Fireback with the coat of arms of France, with a head of Apollo and the skin of a lion

Width: 41''   104cm
Height: 43'' ¾  111cm
Depth: 2''   5cm

End of the 17th century

Good condition

This fireback bearing the coat of arms of France is richly decorated with Louis-Quatorzian iconography.

The curved top features a head of Apollo surrounded by rays. The god, with whom the Sun King is often associated, is represented on numerous occasions in the iconography of royal decorations, particularly at the Château de Versailles. Further down, two plant elements reinforce the royal iconography: a laurel branch on the left, an imperial symbol since Roman antiquity (and an attribute of Apollo), and an iris or lily flower on the right, a symbol of French royalty since the 14th century. Legend has it that the iris flower was first used as a symbol of the French monarchy as far back as Clovis, and that it became known as the fleur de lys. However, the lily flower was not definitively adopted until the reign of Charles V.

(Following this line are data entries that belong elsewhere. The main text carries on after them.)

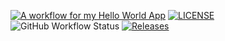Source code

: [![A workflow for my Hello World App](https://github.com/40794417KaungKhantPaing/sem/actions/workflows/main.yml/badge.svg?branch=master)](https://github.com/40794417KaungKhantPaing/sem/actions/workflows/main.yml)
[![LICENSE](https://img.shields.io/github/license/40794417KaungKhantPaing/sem.svg?style=flat-square)](https://github.com/40794417KaungKhantPaing/sem/blob/master/LICENSE)
![GitHub Workflow Status](https://img.shields.io/github/actions/workflow/status/40794417KaungKhantPaing/sem/main.yml?branch=develop&style=flat-square)
[![Releases](https://img.shields.io/github/release/40794417KaungKhantPaing/sem/all.svg?style=flat-square)](https://github.com/40794417KaungKhantPaing/sem/releases)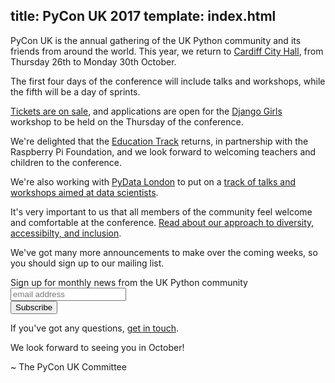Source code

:title: PyCon UK 2017
template: index.html
---

PyCon UK is the annual gathering of the UK Python community and its friends from around the world.
This year, we return to [Cardiff City Hall](http://www.cardiffcityhall.com/),
from Thursday 26th to Monday 30th October.

The first four days of the conference will include talks and workshops,
while the fifth will be a day of sprints.

[Tickets are on sale](/tickets/), and
applications are open for the [Django Girls](/django-girls/) workshop to
be held on the Thursday of the conference.

We're delighted that the [Education Track](/education/) returns,
in partnership with the Raspberry Pi Foundation,
and we look forward to welcoming teachers and children to the conference.

We're also working with [PyData London](http://london.pydata.org/) to put on a
[track of talks and workshops aimed at data scientists](/pydata/).

It's very important to us that all members of the community feel welcome and
comfortable at the conference.  [Read about our approach to diversity,
accessibilty, and inclusion](/diversity-accessibility-inclusion/).

We've got many more announcements to make over the coming weeks, so you should sign up to our mailing list.

<!-- Begin MailChimp Signup Form -->
<link href="//cdn-images.mailchimp.com/embedcode/horizontal-slim-10_7.css" rel="stylesheet" type="text/css">
<div id="mc_embed_signup">
  <form action="//pyconuk.us14.list-manage.com/subscribe/post?u=96b33657d204fcc7aba284d8a&amp;id=7feb720a8b" method="post" id="mc-embedded-subscribe-form" name="mc-embedded-subscribe-form" class="validate" target="_blank" novalidate>
    <div id="mc_embed_signup_scroll">
      <label for="mce-EMAIL">Sign up for monthly news from the UK Python community</label>
      <input type="email" value="" name="EMAIL" class="email" id="mce-EMAIL" placeholder="email address" required>
      <!-- real people should not fill this in and expect good things - do not remove this or risk form bot signups-->
      <div style="position: absolute; left: -5000px;" aria-hidden="true"><input type="text" name="b_96b33657d204fcc7aba284d8a_7feb720a8b" tabindex="-1" value=""></div>
      <div class="clear"><input type="submit" value="Subscribe" name="subscribe" id="mc-embedded-subscribe" class="button"></div>
    </div>
  </form>
</div>
<!--End mc_embed_signup-->

If you've got any questions, [get in touch](/contact/).

We look forward to seeing you in October!

~ The PyCon UK Committee
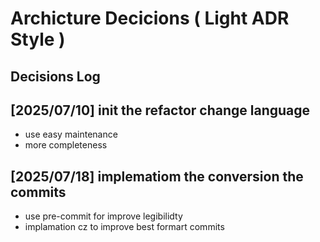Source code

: # Archicture Decicions ( Light ADR Style )

## Decisions Log

## [2025/07/10] init the refactor change language
- use easy maintenance
- more completeness

## [2025/07/18] implematiom the conversion the commits
- use pre-commit for improve legibilidty
- implamation cz to improve best formart commits
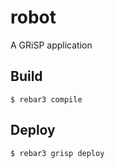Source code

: robot
=====

A GRiSP application

Build
-----

    $ rebar3 compile

Deploy
------

    $ rebar3 grisp deploy

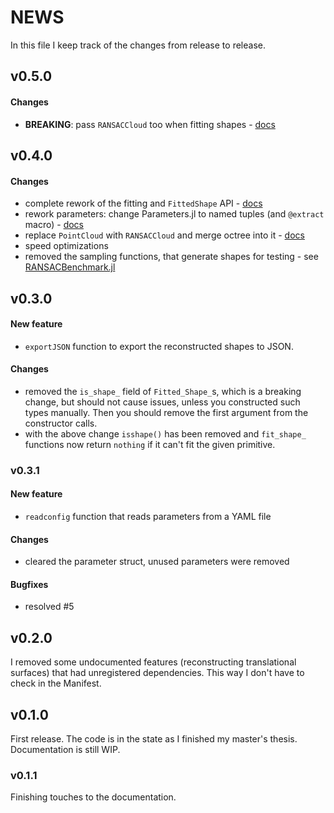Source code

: # NEWS

In this file I keep track of the changes from release to release.

## v0.5.0

#### Changes

- **BREAKING**: pass `RANSACCloud` too when fitting shapes - [docs](https://csertegt3.github.io/RANSAC.jl/stable/newprimitive/)

## v0.4.0

#### Changes

- complete rework of the fitting and `FittedShape` API - [docs](https://csertegt3.github.io/RANSAC.jl/stable/newprimitive/)
- rework parameters: change Parameters.jl to named tuples (and `@extract` macro) - [docs](https://csertegt3.github.io/RANSAC.jl/stable/api/#Parameters-1)
- replace `PointCloud` with `RANSACCloud` and merge octree into it - [docs](https://csertegt3.github.io/RANSAC.jl/stable/api/#Representing-a-point-cloud-1)
- speed optimizations
- removed the sampling functions, that generate shapes for testing - see [RANSACBenchmark.jl](https://github.com/cserteGT3/RANSACBenchmark.jl)

## v0.3.0

#### New feature

- `exportJSON` function to export the reconstructed shapes to JSON.

#### Changes

- removed the `is_shape_` field of `Fitted_Shape_`s, which is a breaking change, but should not cause issues, unless you constructed such types manually. Then you should remove the first argument from the constructor calls.
- with the above change `isshape()` has been removed and `fit_shape_` functions now return `nothing` if it can't fit the given primitive.

### v0.3.1

#### New feature

- `readconfig` function that reads parameters from a YAML file

#### Changes

- cleared the parameter struct, unused parameters were removed

#### Bugfixes

- resolved #5

## v0.2.0

I removed some undocumented features (reconstructing translational surfaces) that had unregistered dependencies.
This way I don't have to check in the Manifest.

## v0.1.0

First release. The code is in the state as I finished my master's thesis.
Documentation is still WIP.

### v0.1.1

Finishing touches to the documentation.
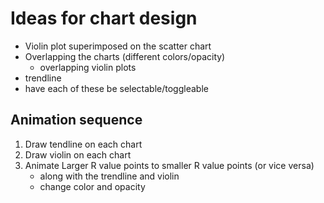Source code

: # Ideas for chart design
- Violin plot superimposed on the scatter chart
- Overlapping the charts (different colors/opacity)
    - overlapping violin plots
- trendline
- have each of these be selectable/toggleable 

## Animation sequence
1. Draw tendline on each chart
2. Draw violin on each chart
3. Animate Larger R value points to smaller R value points (or vice versa)
    - along with the trendline and violin
    - change color and opacity

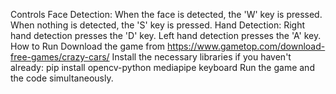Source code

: Controls
Face Detection:
When the face is detected, the 'W' key is pressed.
When nothing is detected, the 'S' key is pressed.
Hand Detection:
Right hand detection presses the 'D' key.
Left hand detection presses the 'A' key.
How to Run
Download the game from https://www.gametop.com/download-free-games/crazy-cars/
Install the necessary libraries if you haven't already:
pip install opencv-python mediapipe keyboard
Run the game and the code simultaneously.

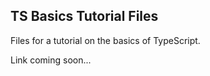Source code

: ## TS Basics Tutorial Files

Files for a tutorial on the basics of TypeScript.

Link coming soon...
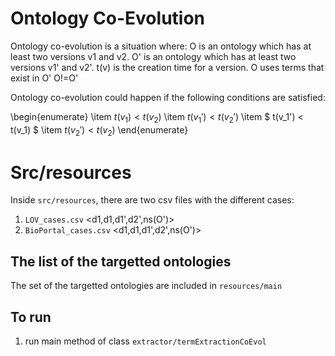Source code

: # Ontology Co-Evolution

Ontology co-evolution is a situation where: O is an ontology which has at
least two versions v1 and v2. O' is an ontology which has at least two versions v1' and v2'.
t(v) is the creation time for a version. O uses terms that exist in O'
O!=O'

Ontology co-evolution could happen if the following conditions are satisfied:

\begin{enumerate}
    \item $t(v_1) < t(v_2)$ 
    \item $t(v_1') < t(v_2')$ 
    \item $ t(v_1') < t(v_1) $
    \item $t(v_2') < t(v_2)$
\end{enumerate}



# Src/resources
Inside `src/resources`, there are two csv files with the different cases:

1. `LOV_cases.csv` <d1,d1,d1',d2',ns(O')>
2. `BioPortal_cases.csv`  <d1,d1,d1',d2',ns(O')>



## The list of the targetted ontologies
The set of the targetted ontologies are included in `resources/main`

## To run

1. run main method of class `extractor/termExtractionCoEvol`






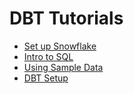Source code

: # DBT Tutorials


- [Set up Snowflake](snowflake-setup/index.md)
- [Intro to SQL](sql-intro/index.md)
- [Using Sample Data](using-sample-datasets/index.md)
- [DBT Setup](setup-dbt/index.md)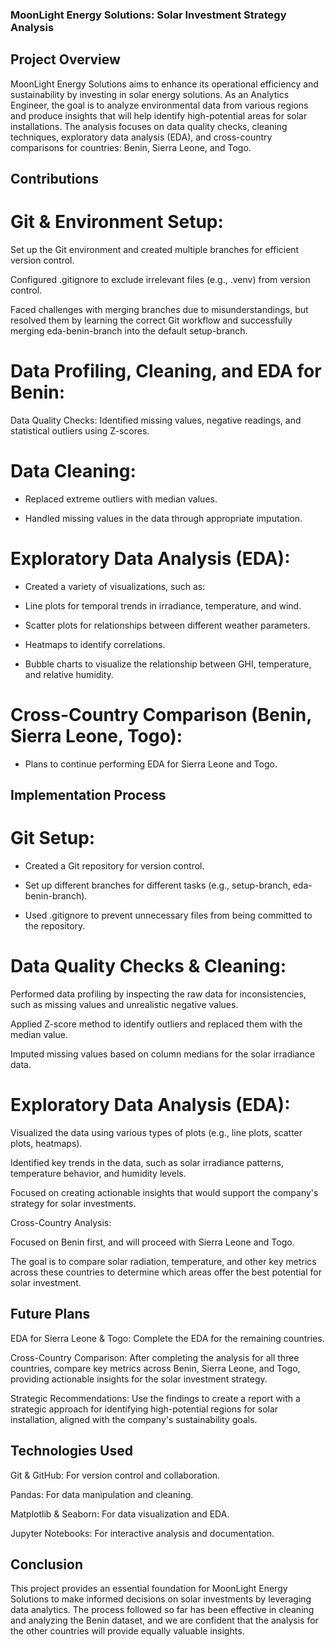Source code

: ### MoonLight Energy Solutions: Solar Investment Strategy Analysis

## Project Overview
MoonLight Energy Solutions aims to enhance its operational efficiency and sustainability by investing in solar energy solutions. As an Analytics Engineer, the goal is to analyze environmental data from various regions and produce insights that will help identify high-potential areas for solar installations. The analysis focuses on data quality checks, cleaning techniques, exploratory data analysis (EDA), and cross-country comparisons for countries: Benin, Sierra Leone, and Togo.

## Contributions

# Git & Environment Setup:

Set up the Git environment and created multiple branches for efficient version control.

Configured .gitignore to exclude irrelevant files (e.g., .venv) from version control.

Faced challenges with merging branches due to misunderstandings, but resolved them by learning the correct Git workflow and successfully merging eda-benin-branch into the default setup-branch.

# Data Profiling, Cleaning, and EDA for Benin:

Data Quality Checks: Identified missing values, negative readings, and statistical outliers using Z-scores.

# Data Cleaning:

* Replaced extreme outliers with median values.

* Handled missing values in the data through appropriate imputation.

# Exploratory Data Analysis (EDA):

* Created a variety of visualizations, such as:

* Line plots for temporal trends in irradiance, temperature, and wind.

* Scatter plots for relationships between different weather parameters.

* Heatmaps to identify correlations.

* Bubble charts to visualize the relationship between GHI, temperature, and relative humidity.

# Cross-Country Comparison (Benin, Sierra Leone, Togo):

* Plans to continue performing EDA for Sierra Leone and Togo.

## Implementation Process

# Git Setup:

* Created a Git repository for version control.

* Set up different branches for different tasks (e.g., setup-branch, eda-benin-branch).

* Used .gitignore to prevent unnecessary files from being committed to the repository.

# Data Quality Checks & Cleaning:

Performed data profiling by inspecting the raw data for inconsistencies, such as missing values and unrealistic negative values.

Applied Z-score method to identify outliers and replaced them with the median value.

Imputed missing values based on column medians for the solar irradiance data.

# Exploratory Data Analysis (EDA):

Visualized the data using various types of plots (e.g., line plots, scatter plots, heatmaps).

Identified key trends in the data, such as solar irradiance patterns, temperature behavior, and humidity levels.

Focused on creating actionable insights that would support the company's strategy for solar investments.

Cross-Country Analysis:

Focused on Benin first, and will proceed with Sierra Leone and Togo.

The goal is to compare solar radiation, temperature, and other key metrics across these countries to determine which areas offer the best potential for solar investment.

## Future Plans
EDA for Sierra Leone & Togo: Complete the EDA for the remaining countries.

Cross-Country Comparison: After completing the analysis for all three countries, compare key metrics across Benin, Sierra Leone, and Togo, providing actionable insights for the solar investment strategy.

Strategic Recommendations: Use the findings to create a report with a strategic approach for identifying high-potential regions for solar installation, aligned with the company's sustainability goals.

## Technologies Used

Git & GitHub: For version control and collaboration.

Pandas: For data manipulation and cleaning.

Matplotlib & Seaborn: For data visualization and EDA.

Jupyter Notebooks: For interactive analysis and documentation.

## Conclusion

This project provides an essential foundation for MoonLight Energy Solutions to make informed decisions on solar investments by leveraging data analytics. The process followed so far has been effective in cleaning and analyzing the Benin dataset, and we are confident that the analysis for the other countries will provide equally valuable insights.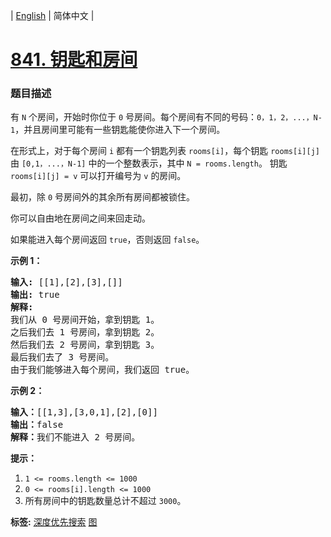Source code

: | [English](README_EN.md) | 简体中文 |

# [841. 钥匙和房间](https://leetcode-cn.com/problems/keys-and-rooms)
 ### 题目描述
<p>有 <code>N</code> 个房间，开始时你位于 <code>0</code> 号房间。每个房间有不同的号码：<code>0，1，2，...，N-1</code>，并且房间里可能有一些钥匙能使你进入下一个房间。</p>

<p>在形式上，对于每个房间 <code>i</code> 都有一个钥匙列表 <code>rooms[i]</code>，每个钥匙 <code>rooms[i][j]</code> 由 <code>[0,1，...，N-1]</code> 中的一个整数表示，其中 <code>N = rooms.length</code>。 钥匙 <code>rooms[i][j] = v</code> 可以打开编号为 <code>v</code> 的房间。</p>

<p>最初，除 <code>0</code> 号房间外的其余所有房间都被锁住。</p>

<p>你可以自由地在房间之间来回走动。</p>

<p>如果能进入每个房间返回 <code>true</code>，否则返回 <code>false</code>。</p>

<ol>
</ol>

<p><strong>示例 1：</strong></p>

<pre><strong>输入: </strong>[[1],[2],[3],[]]
<strong>输出: </strong>true
<strong>解释:  </strong>
我们从 0 号房间开始，拿到钥匙 1。
之后我们去 1 号房间，拿到钥匙 2。
然后我们去 2 号房间，拿到钥匙 3。
最后我们去了 3 号房间。
由于我们能够进入每个房间，我们返回 true。
</pre>

<p><strong>示例 2：</strong></p>

<pre><strong>输入：</strong>[[1,3],[3,0,1],[2],[0]]
<strong>输出：</strong>false
<strong>解释：</strong>我们不能进入 2 号房间。
</pre>

<p><strong>提示：</strong></p>

<ol>
	<li><code>1 &lt;= rooms.length &lt;=&nbsp;1000</code></li>
	<li><code>0 &lt;= rooms[i].length &lt;= 1000</code></li>
	<li>所有房间中的钥匙数量总计不超过&nbsp;<code>3000</code>。</li>
</ol>

**标签:**  [深度优先搜索](https://leetcode-cn.com/tag/depth-first-search) [图](https://leetcode-cn.com/tag/graph) 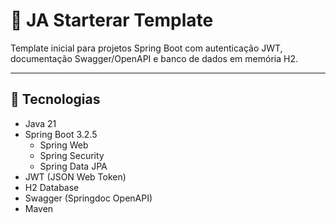 # 🧪 JA Starterar Template

Template inicial para projetos Spring Boot com autenticação JWT, documentação Swagger/OpenAPI e banco de dados em memória H2.

---

## 🚀 Tecnologias

- Java 21
- Spring Boot 3.2.5
    - Spring Web
    - Spring Security
    - Spring Data JPA
- JWT (JSON Web Token)
- H2 Database
- Swagger (Springdoc OpenAPI)
- Maven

On the lower level, the remains of a lion, a symbol of strength and royalty, hang from two nails. This plaque also features a Herculean and martial iconography: the lion's skin may evoke both Hercules, who, after killing the Nemean lion, covered himself in its remains, and the young king's recent victory over Flanders during the War of Devolution (1667-1668) and the Dutch War (1672-1678). This warlike iconography is echoed in the lower right, with the presence of a drum, and on either side of the plaque, with the ends of the flagpoles recalling those taken from the enemy. In the centre of the plaque, the arms of France (azure with three golden fleurs-de-lis) are surmounted by the Royal Crown. They are surrounded by the collars of the King's Orders: the Order of Saint Michael is recognisable by the scallops that dot it and its oval medallion in which Saint Michael is depicted slaying the dragon; the cross of the Order of the Holy Spirit, on which a dove can be seen, is depicted below. The arms themselves are surrounded by trophies of arms and lily flowers.

An identical fireback in the Château de Versailles is referenced in Henri Carpentier, Plaques de cheminée, tome premier, Paris, F. de Nobele, 1967, p. 201, no. 532.

A similar motif can also be found on a wooden plaque dating from the late 17th or early 18th century in the Musée Lorrain in Nancy, documented in Philippe Palasi, Plaques de cheminées héraldiques, Paris, Editions Gourcuff-Gradenigo, 2014, p. 54, B.

Henri Carpentier's book locates a plaque identical to ours at the Château de Versailles. The quality of the cast iron and the royal and martial iconography of the plaque indicate that it was probably made for the Château de Versailles just after the first military successes of Louis XIV's reign, at the end of the 17th century.